#### Work instruction:
Within the records that follow, count the lines containing the string "Issue". Reply only with the count.

###

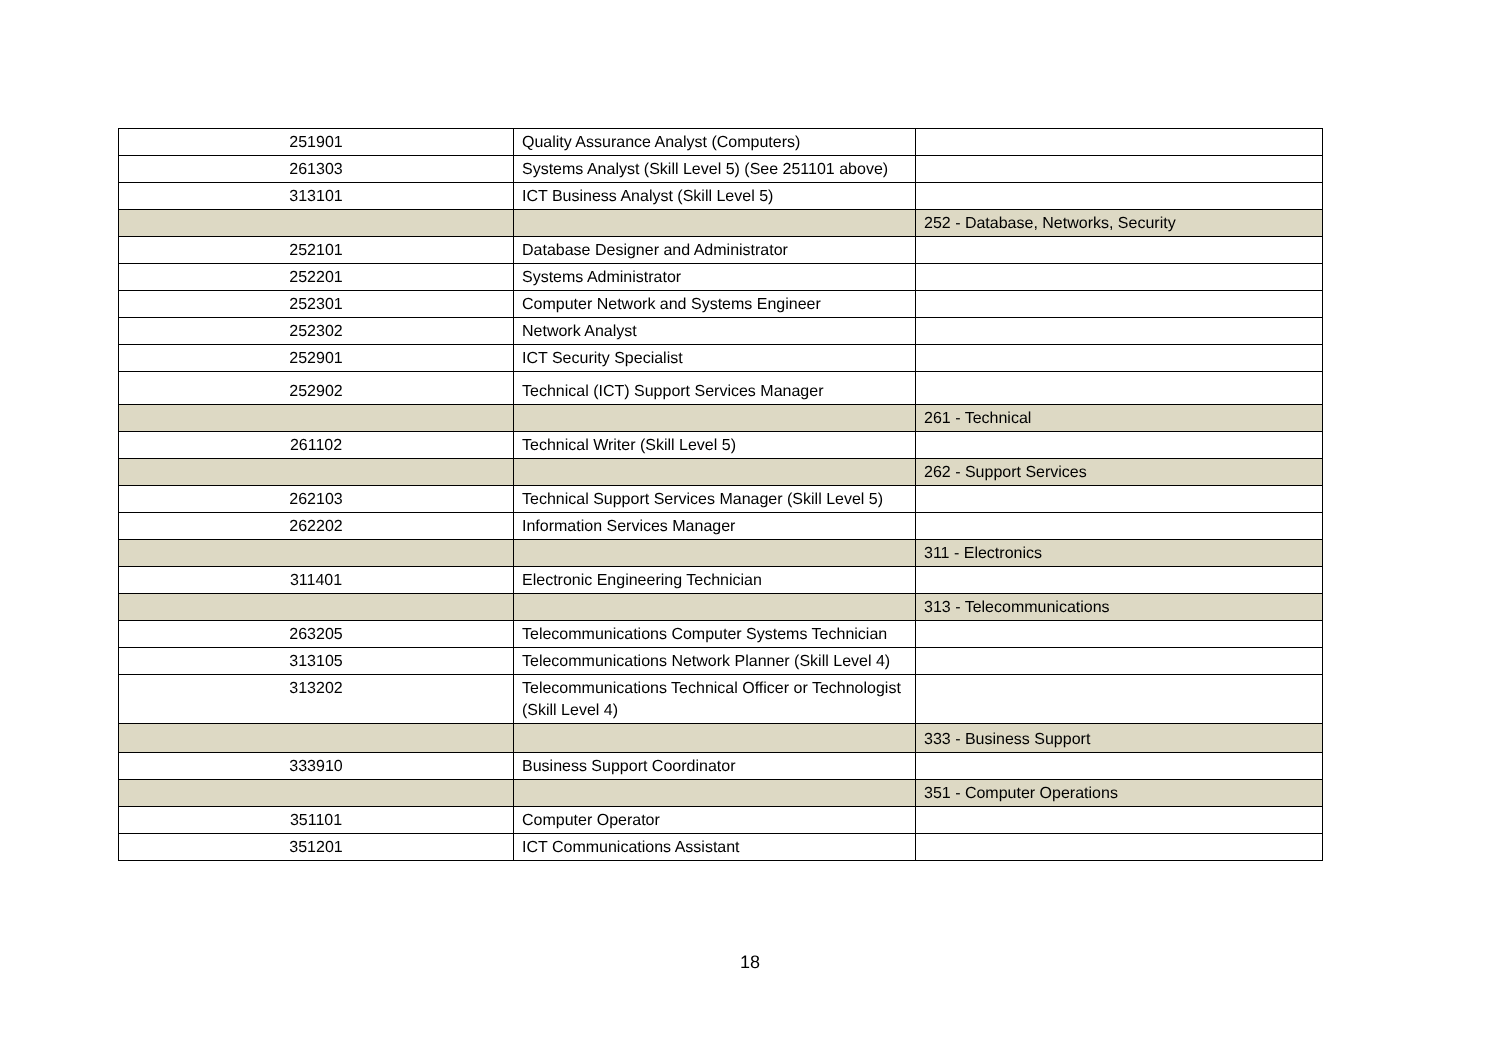| 251901 | Quality Assurance Analyst (Computers) | |
| 261303 | Systems Analyst (Skill Level 5) (See 251101 above) | |
| 313101 | ICT Business Analyst (Skill Level 5) | |
| | | 252 - Database, Networks, Security |
| 252101 | Database Designer and Administrator | |
| 252201 | Systems Administrator | |
| 252301 | Computer Network and Systems Engineer | |
| 252302 | Network Analyst | |
| 252901 | ICT Security Specialist | |
| 252902 | Technical (ICT) Support Services Manager | |
| | | 261 - Technical |
| 261102 | Technical Writer (Skill Level 5) | |
| | | 262 - Support Services |
| 262103 | Technical Support Services Manager (Skill Level 5) | |
| 262202 | Information Services Manager | |
| | | 311 - Electronics |
| 311401 | Electronic Engineering Technician | |
| | | 313 - Telecommunications |
| 263205 | Telecommunications Computer Systems Technician | |
| 313105 | Telecommunications Network Planner (Skill Level 4) | |
| 313202 | Telecommunications Technical Officer or Technologist (Skill Level 4) | |
| | | 333 - Business Support |
| 333910 | Business Support Coordinator | |
| | | 351 - Computer Operations |
| 351101 | Computer Operator | |
| 351201 | ICT Communications Assistant | |
18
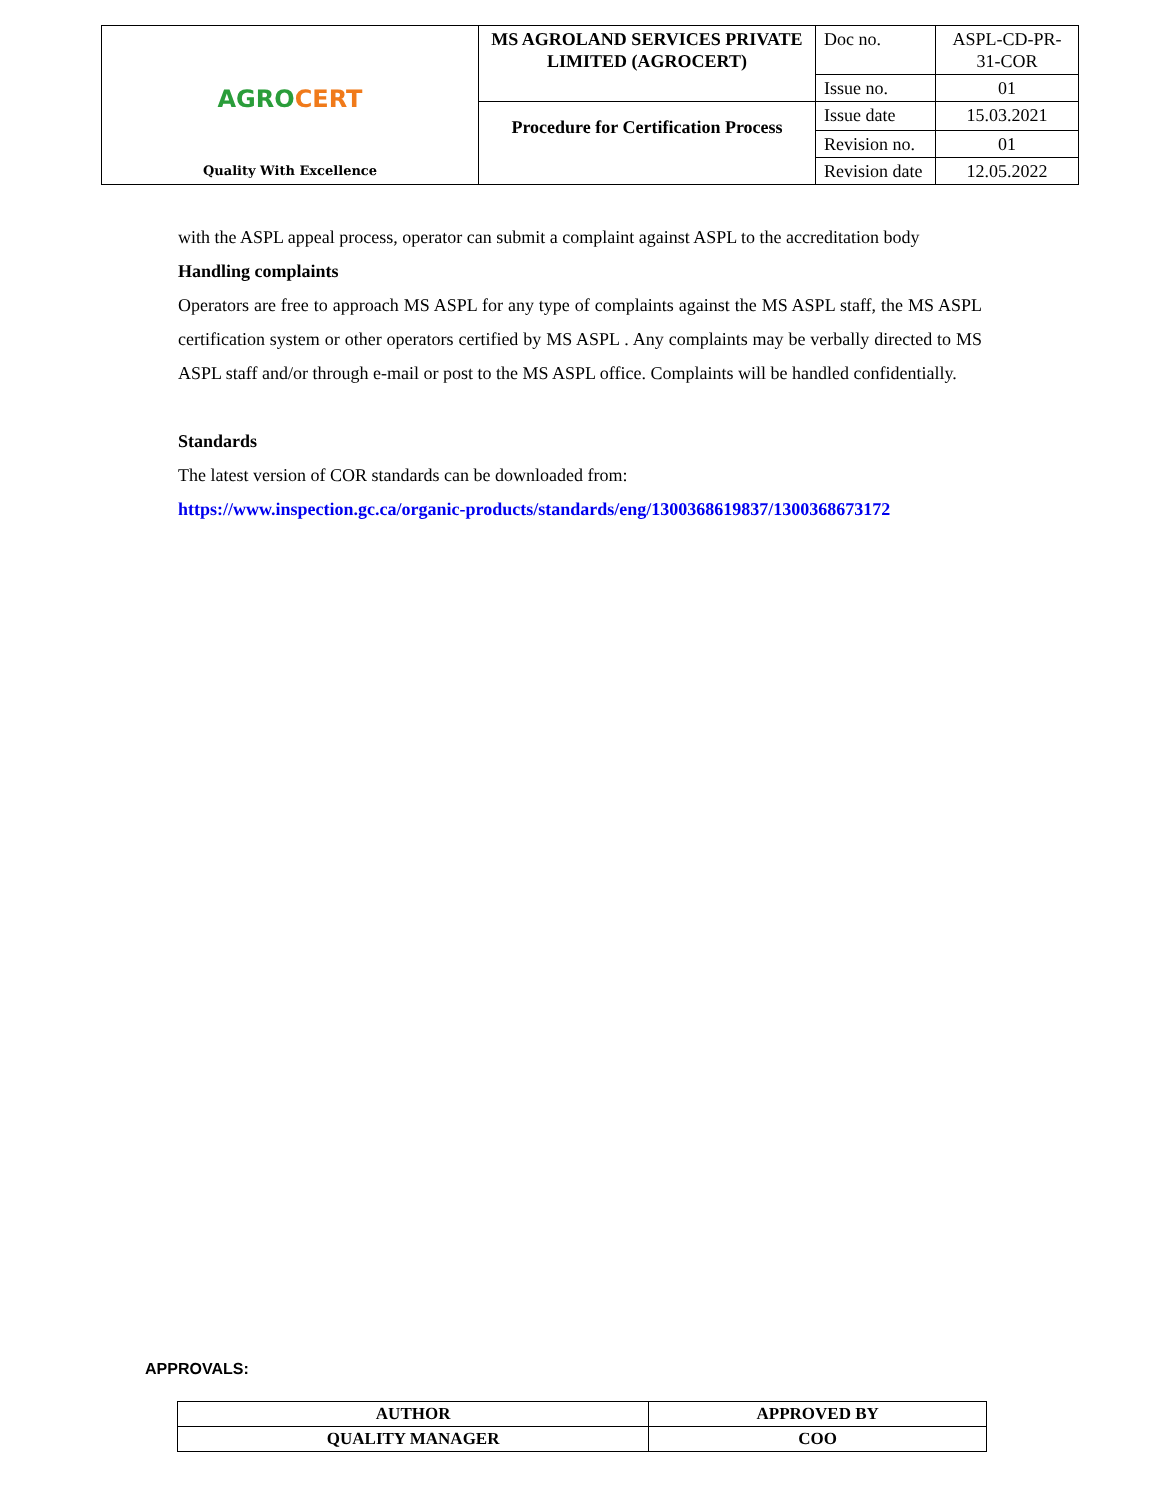| AGRO CERT Quality With Excellence | MS AGROLAND SERVICES PRIVATE LIMITED (AGROCERT) | Doc no. | ASPL-CD-PR-31-COR |
| | | Issue no. | 01 |
| | Procedure for Certification Process | Issue date | 15.03.2021 |
| | | Revision no. | 01 |
| | | Revision date | 12.05.2022 |
with the ASPL appeal process, operator can submit a complaint against ASPL to the accreditation body
Handling complaints
Operators are free to approach MS ASPL for any type of complaints against the MS ASPL staff, the MS ASPL certification system or other operators certified by MS ASPL . Any complaints may be verbally directed to MS ASPL staff and/or through e-mail or post to the MS ASPL office. Complaints will be handled confidentially.
Standards
The latest version of COR standards can be downloaded from:
https://www.inspection.gc.ca/organic-products/standards/eng/1300368619837/1300368673172
APPROVALS:
| AUTHOR | APPROVED BY |
| QUALITY MANAGER | COO |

###

#### Output of the task:
2